Wenn einer eine Reise tat.

  • Wenn einer eine Reise tat.



    Kennt ihr das auch? Da kommt einer von euren Bekannten oder Verwandten aus dem Urlaub zurück und hat nichts Besseres zu tun, dich am selben Tag, also Rückkehrtag,anzurufen um dich scheinheilig zu fragen, wie es dir denn gehe? Du sagst, es ginge dir gut und selbst?


    Sehr sehr gut, ich wüßte ja, daß sie/er in Urlaub gewesen sei. Ja, und wie es gewesen sei?


    Das ist jetzt ein großer, tödlicher Fehler! Normalerweise, wenn ich so was frage, dann möchte ich lediglich hören, gut oder schlecht. Fertig, aus und bei entspr. Antwort ist für mich das Thema erledigt, Übergang zur Tagesordnung.


    Sowas geht aber nicht, weil der Urlauber macht ja nur deshalb Urlaub, damit er dem Daheimgebliebenen davon erzählen und auch ein wenig angeben will, von den vielen Postkarten, die dann in denn nächsten Tagen eintrudeln, ganz zu schweigen. Ich schaue sie dann immer kurz an, stelle fest, daß die Postleitzahl wie immer nicht stimmt und ab damit in den Postkartensammelkarton. Ich sammel ja sowas nur der Briefmarken wegen, sie könnten ja mal wertvoll werden in ferner Zukunft, wenn's dieses Urlaubsland gar nicht mehr gibt.



    Soll ja auch so sein, man ist ja schon etwas neidisch, aber wiederum nicht so, daß man diesen Urlaubsort anschließend in- und auswendig kenntmit all seinen Bewohnern.

◆ **Bereitgestellte Daten**
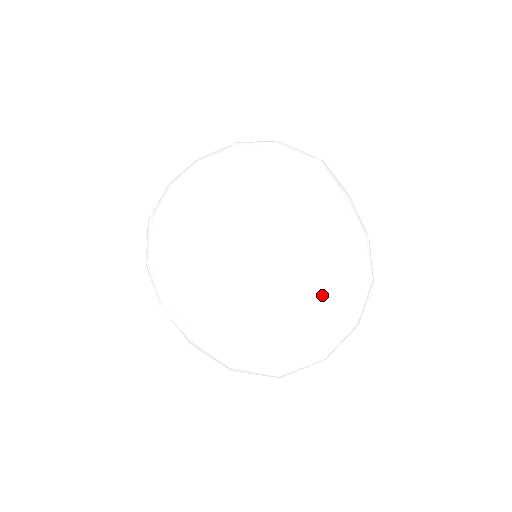
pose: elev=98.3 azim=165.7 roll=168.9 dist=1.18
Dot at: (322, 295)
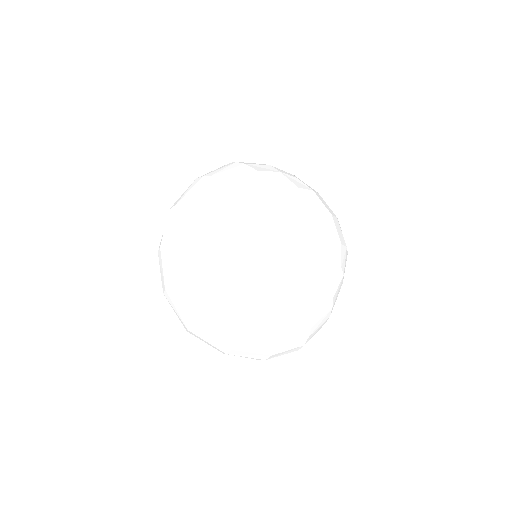
Dot at: (289, 308)
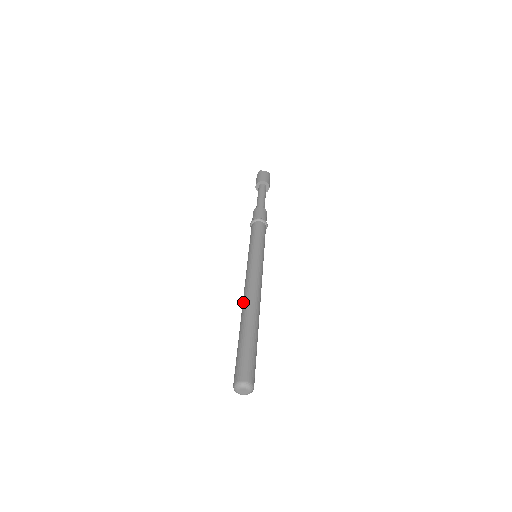
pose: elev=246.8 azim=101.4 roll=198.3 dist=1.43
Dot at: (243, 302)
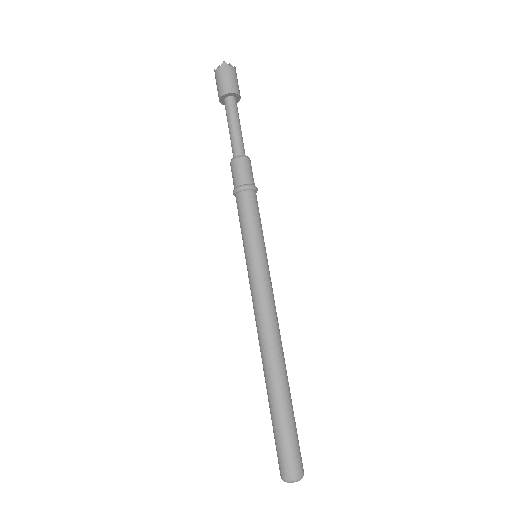
Dot at: occluded
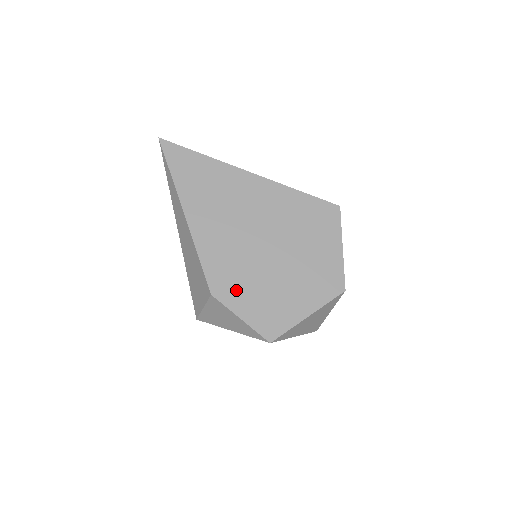
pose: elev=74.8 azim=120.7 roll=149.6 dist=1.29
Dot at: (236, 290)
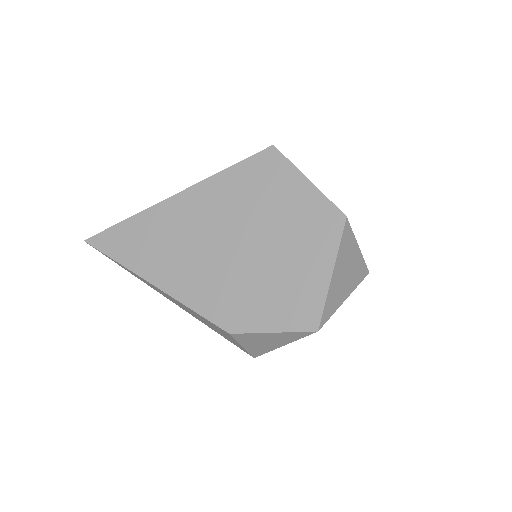
Dot at: (247, 310)
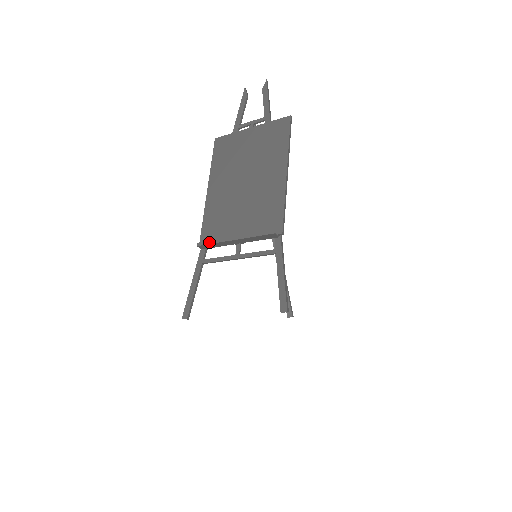
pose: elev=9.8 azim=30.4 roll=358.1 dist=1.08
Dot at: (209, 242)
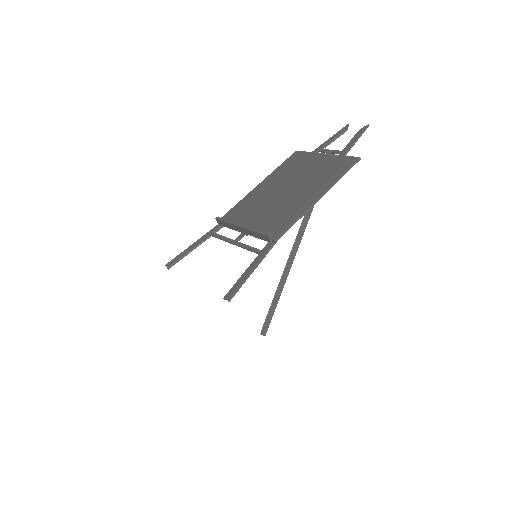
Dot at: (224, 220)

◆ **Aufgabe**
Schreib aus dem Text über Urlaubsrückkehrer die Stelle Wort für Wort ab. Sie beginnt bei „Das ist jetzt“ und endet bei „nicht mehr gibt.“.

◆ **Erwartete Ausgabe**
Das ist jetzt ein großer, tödlicher Fehler! Normalerweise, wenn ich so was frage, dann möchte ich lediglich hören, gut oder schlecht. Fertig, aus und bei entspr. Antwort ist für mich das Thema erledigt, Übergang zur Tagesordnung.


    Sowas geht aber nicht, weil der Urlauber macht ja nur deshalb Urlaub, damit er dem Daheimgebliebenen davon erzählen und auch ein wenig angeben will, von den vielen Postkarten, die dann in denn nächsten Tagen eintrudeln, ganz zu schweigen. Ich schaue sie dann immer kurz an, stelle fest, daß die Postleitzahl wie immer nicht stimmt und ab damit in den Postkartensammelkarton. Ich sammel ja sowas nur der Briefmarken wegen, sie könnten ja mal wertvoll werden in ferner Zukunft, wenn's dieses Urlaubsland gar nicht mehr gibt.